ULTIMO AGGIORNAMENTO 9:31

Omicidio di Willy Monteiro, ucciso a Colleferro. Parla il padre di Pincarelli e non è che migliori più di tanto la situazione del figlio.

gli arrestati per l’omicidio di willy: belleggia, i fratelli bianchi e pincarelli

“Un ragazzo affettuoso che quando vede qualcuno in difficoltà deve difenderlo”. Sono le parole di Stefano Pincarelli, padre di Mario, uno dei quattro arrestati per l’omicidio di Willy Monteiro a Colleferro. In un’intervista rilasciata all’agenzia Adnkronos, l’uomo inconsapevolmente, se possibile, racconta più aggravanti che attenuanti sulla posizione del figlio. Se è vero che difende chi è in difficoltà, perchè non ha difeso Willy?

Pincarelli fa un’ammissione che forse per lui voleva cercare quasi un alibi a quello che è successo quella maledetta notte a Colleferro: “Sono ragazzi bravissimi, (anche i fratelli Bianchi, ndr) ma quando escono esagerano con l’alcol”

La madre di Mario, sì che è disperata sul serio: “Per noi è come se fosse morto nostro figlio”. Stefano Pincarelli torna indietro con le lancette dell’orologio e arriva quella notte, tra il 5 e il 6 settembre scorsi. “Quel sabato sera Mario è uscito, è tornato a casa intorno alle 4,30 di domenica. Io ero sveglio, mi ha salutato e mi ha detto che sarebbe andato a dormire da alcune amiche […] Ma un genitore come sa dove va un figlio o cosa fa? È stato un mio amico a dirmi, poco più tardi, cosa era successo”.

Omicidio Willy, il padre di un aggressore: “i fratelli Bianchi mi chiamano zio, sono bravi ragazzi”

Il padre di Mario, uno degli arrestati per l’uccisione selvaggia di Willy, conosce molto bene i temuti fratelli Bianchi di Artena, e ne delinea un quadro quasi fiabesco. “Li conosco da quando erano piccoli – dice Stefano all’Adnkronos – “Mi chiamano zio, sono bravissimi ragazzi […] Sono andato a casa loro poco prima che succedesse il fatto. Ma si sa, quando escono esagerano con l’alcol”. Pessima giustificazione davanti ad un omicidio e non ad una bravata.

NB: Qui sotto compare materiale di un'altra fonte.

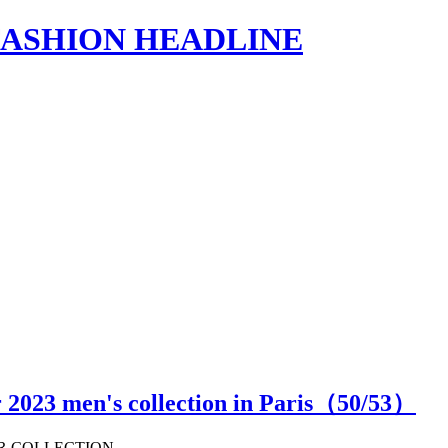
s | FASHION HEADLINE
 2023 men's collection in Paris（
50
/53）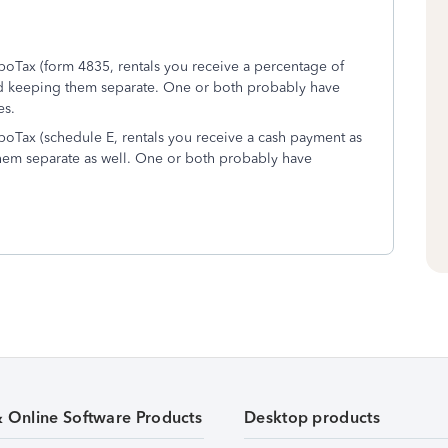
rboTax (form 4835, rentals you receive a percentage of
d keeping them separate. One or both probably have
es.
rboTax (schedule E, rentals you receive a cash payment as
em separate as well. One or both probably have
& Online Software Products
Desktop products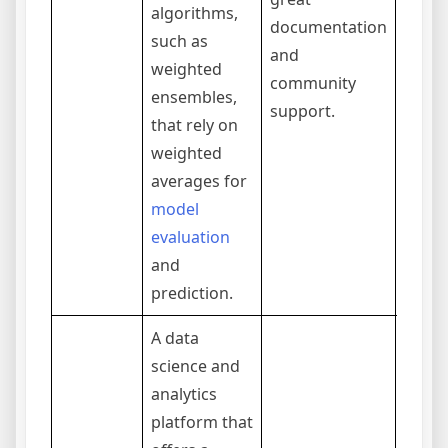
algorithms,
documentation
integ
such as
and
into a
weighted
community
projec
ensembles,
support.
that rely on
weighted
averages for
model
evaluation
and
prediction.
A data
science and
analytics
platform that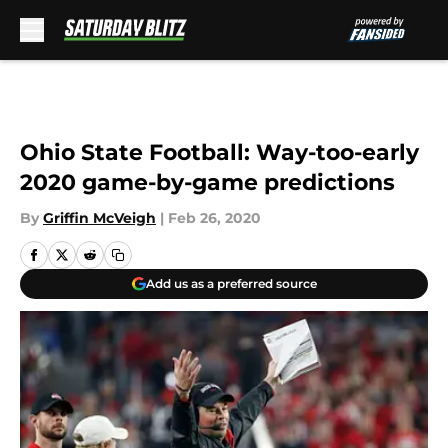
Skip to main content
Ohio State Football: Way-too-early
2020 game-by-game predictions
By
Griffin McVeigh
|
Feb 26, 2020
Add us as a preferred source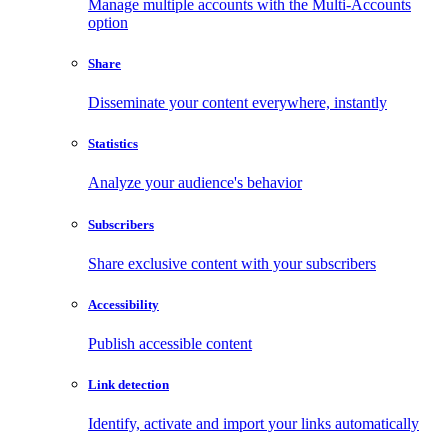
Manage multiple accounts with the Multi-Accounts
option
Share
Disseminate your content everywhere, instantly
Statistics
Analyze your audience's behavior
Subscribers
Share exclusive content with your subscribers
Accessibility
Publish accessible content
Link detection
Identify, activate and import your links automatically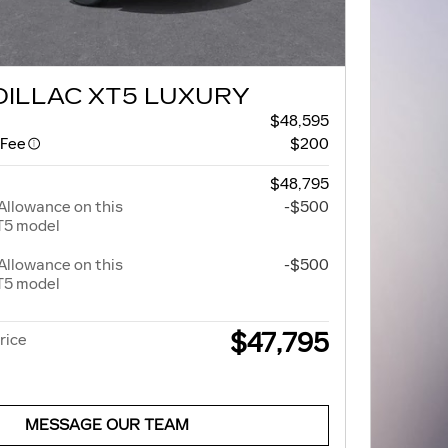
DILLAC XT5 LUXURY
$48,595
 Fee
$200
$48,795
Allowance on this
-$500
T5 model
Allowance on this
-$500
T5 model
$47,795
rice
MESSAGE OUR TEAM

Stefano Pincarelli racconta del suo passato difficile con la giustizia e dei piccoli precedenti di Mario per droga e lesioni. “Mario è stato coinvolto nella rissa con Francesco Belleggia e se ne stavano andando, era finito tutto […] Due ragazzi che erano lì hanno chiamato i Bianchi chiedendogli di intervenire. Se non avessero fatto quella telefonata tutto questo non sarebbe successo” – ammette Stefano.

Pincarelli è convinto che suo figlio non sia ancora del tutto consapevole dei guai in cui si è messo: “Mio figlio nemmeno se n’era accorto che quel ragazzo fosse morto. Stanno sempre bevuti, fumati quando rientrano. Ma stava bene, pulito, preciso quella notte. Lo ha accompagnato a casa un amico che oggi è andato a testimoniare, non è tornato coi Bianchi”.